- WRITTEN INSTRUCTION -
Answer these from the passage on the Mesopotamian diet below:
(a) What was the "national" drink?
(b) What kind of oven was used for baking bread?
(c) Why was wine drunk mostly by the elite?

- GIVEN PASSAGE -
Jemdet Nasr inhabitants of Mesopotamia had a varied and nutritious diet. Meat came from sheep, goats, cattle, pigs, fish, shellfish, and some wild game (such as gazelles).38 Dairy products from these animals included milk, various cheeses, and ghee (clarified butter). Also, fowl such as pigeons (but not chickens) and small birds and their eggs were eaten. Common vegetables were onions, garlic, peas, and lentils. Common fruits were dates, pomegranates, olives, and figs. The staple food of most Mesopotamians was barley bread, onions, and fish, and the "national" drink was beer made from malted barley. Cereals (barley, emmer wheat, millet, sesame) consisted of roasted grains or that made into gruel or porridge. Cereal grains were also ground (on grindstones) into flour and made into various kinds of bread (both leavened and unleavened). Dome-type ovens (such as have been found at Fara39) were used for baking bread; other foods were cooked over an open flame or glowing coals. Wine was drunk, but mostly by the elite since grapevines were grown primarily in northern Mesopotamia and wine had to be imported into Sumer.40 Fish were dried, salted, or eaten fresh, and were both a staple and export food.

- SOURCE DATA -
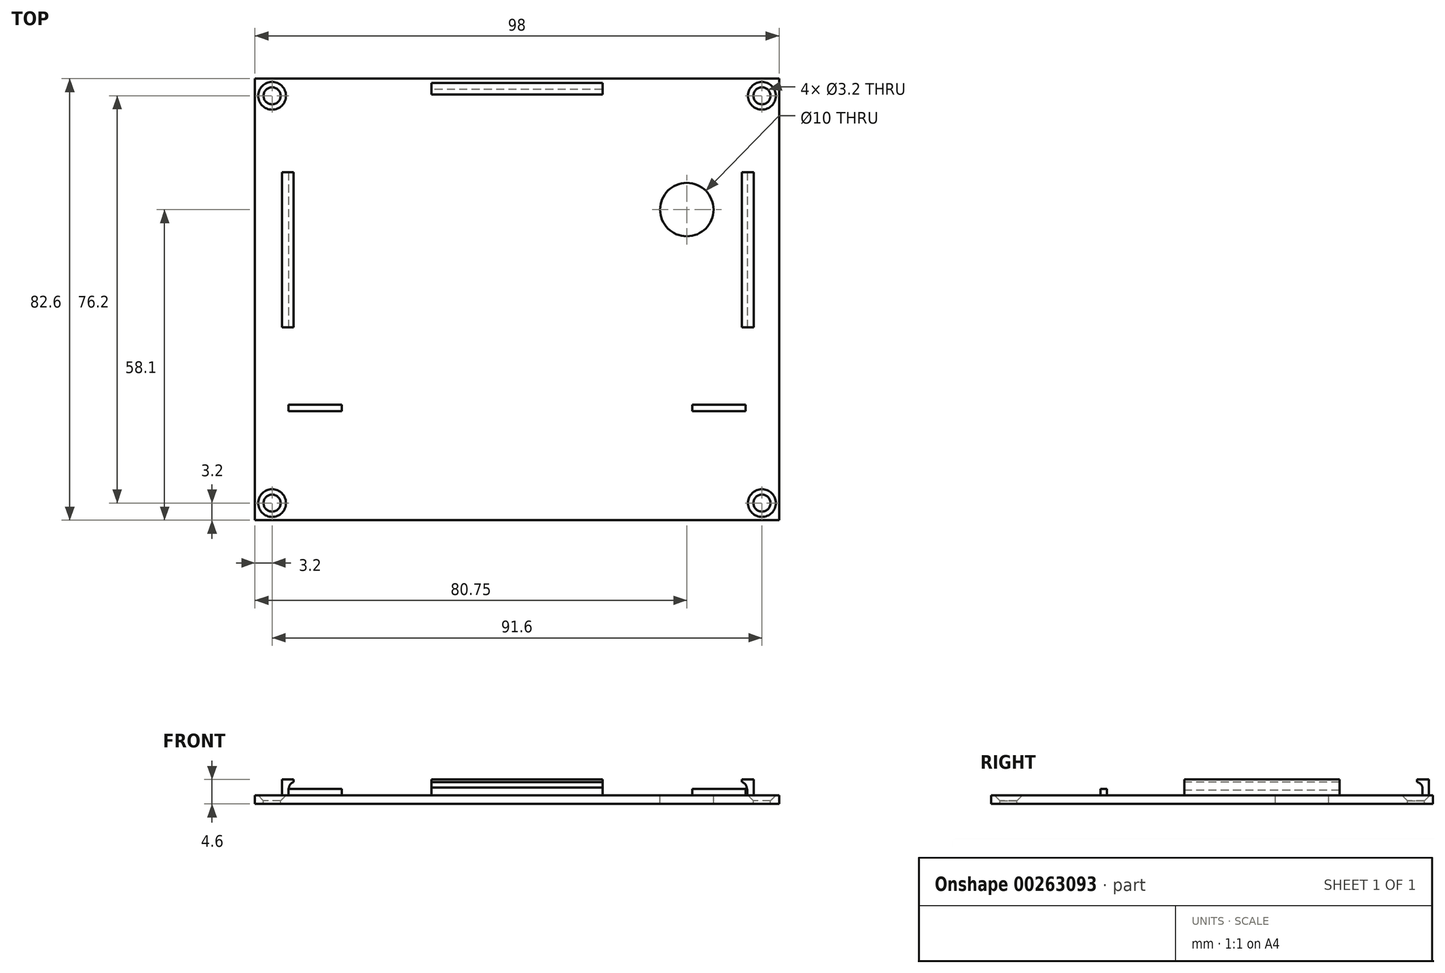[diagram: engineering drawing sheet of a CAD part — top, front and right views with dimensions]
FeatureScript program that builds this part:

- THE COMPLETED TASK -
(a) Beer made from malted barley.
(b) Dome-type ovens.
(c) Grapevines were grown mainly in northern Mesopotamia, so wine had to be imported into Sumer.